05 February 2010

My Locality is...

As I was getting lost I found that it did not take much for me to get lost because I do not know my way around the city very well. Let’ just say I don’t get out much. I have lived in this city my entire life and I cannot honestly tell you how to get around town. I have restricted myself to certain parts of town and everywhere else is a complete and total mystery to me. So, you can only imagine how utterly terrified I was to go outside my comfort zones to get lost. An anxiety jumps into my throat and sudden panic reaches over me once I am lost. I can feel every muscle in my body get tight and my mind goes blank. My first instinct is to call someone but I have to put that aside and just try and think to myself I need to get out there and experience my home town.
Before this project I never knew how really lost I am in my own town, even in my own life. I was walking and walking and no matter where I was I had no idea what was going on around me and where I would be going next. I don’t really know the people on campus let alone the people on my block or the people in my town. It is a very overwhelming experience to not know the people around you and to not know where you are going. I think the thing that worries me the most is not knowing where to go next. The more I think about the statement in class about not knowing where you are will lead to you not knowing where you are going does ring true. How do we put ourselves out there to open up to those that are around us without putting ourselves in danger?
My whole life I have been raised to be scared of the unknown and of those I don’t know.

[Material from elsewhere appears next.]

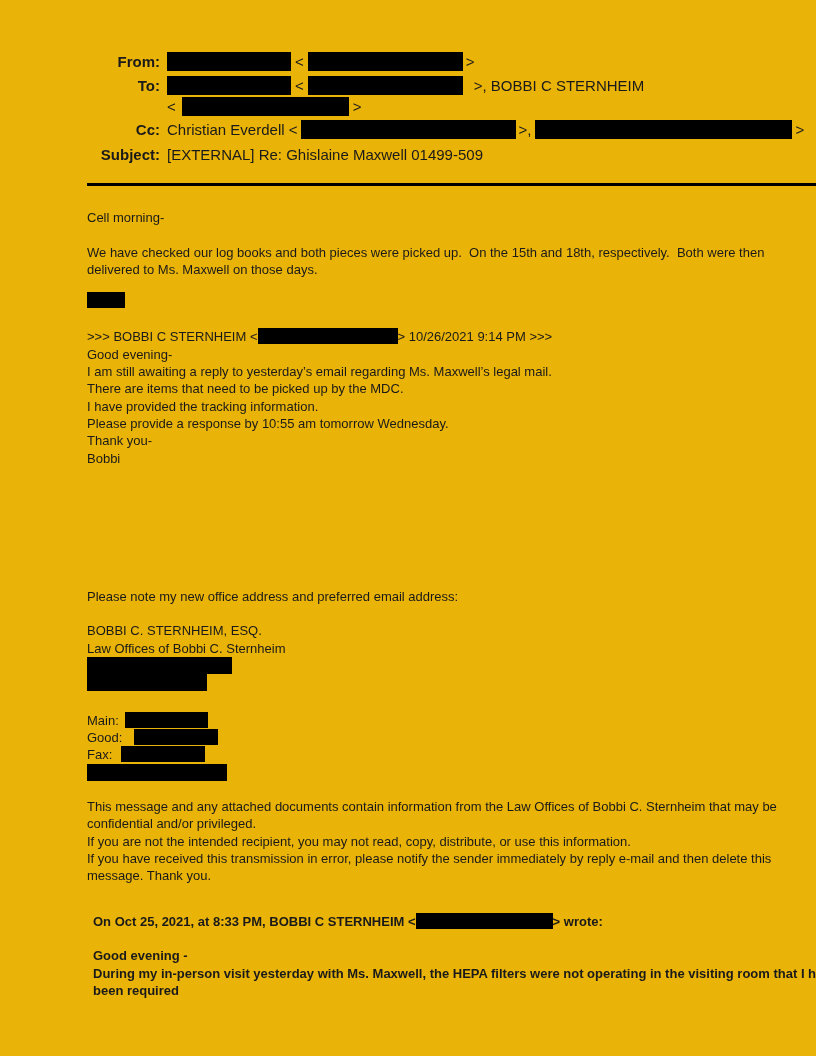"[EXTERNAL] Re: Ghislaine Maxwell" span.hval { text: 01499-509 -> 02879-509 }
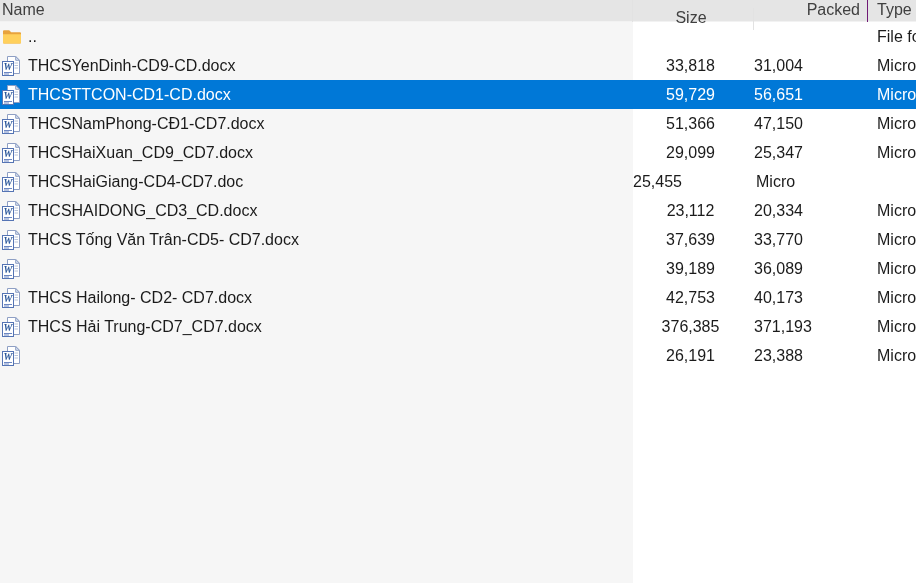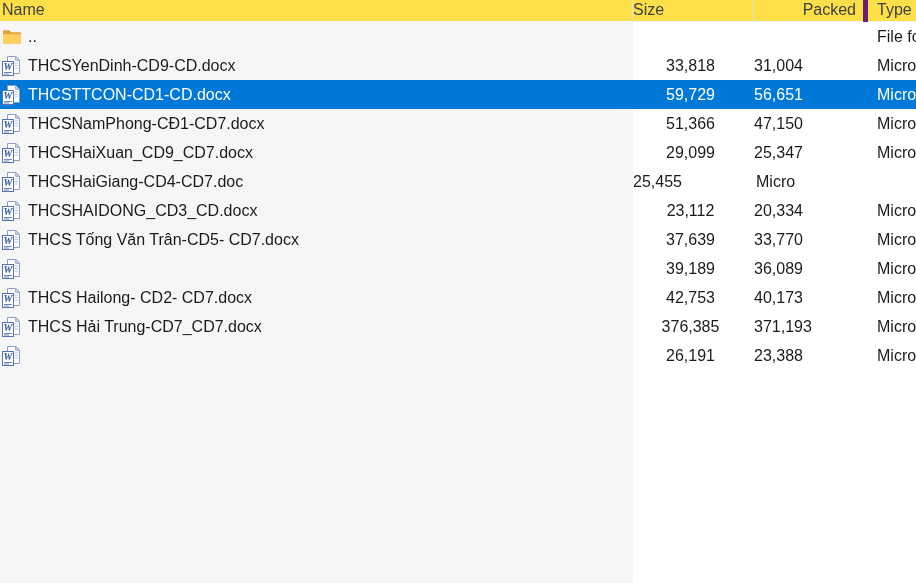"Name" .list-header { background: #fde047 -> #e5e5e5 }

So, my locality my place is just me. I stand alone in my room working on whatever needs to be done at that moment and sometimes just staring. My locality has been myself at home in a quiet place where nothing is happening and no one is around. So, this project has really opened my eyes to the fact that I need to really open up to my surroundings and just to people around me in general.

1 comment:

  1. This is an amazing reflection. I believe that society often tells us to be fearful of the unknown but rather it is also a joy and one of the many beautiful things of our lives. Imagine what the world would be like if everyone knew already how their life would go and/or who they would meet?...very thought provoking...Thanks for sharing!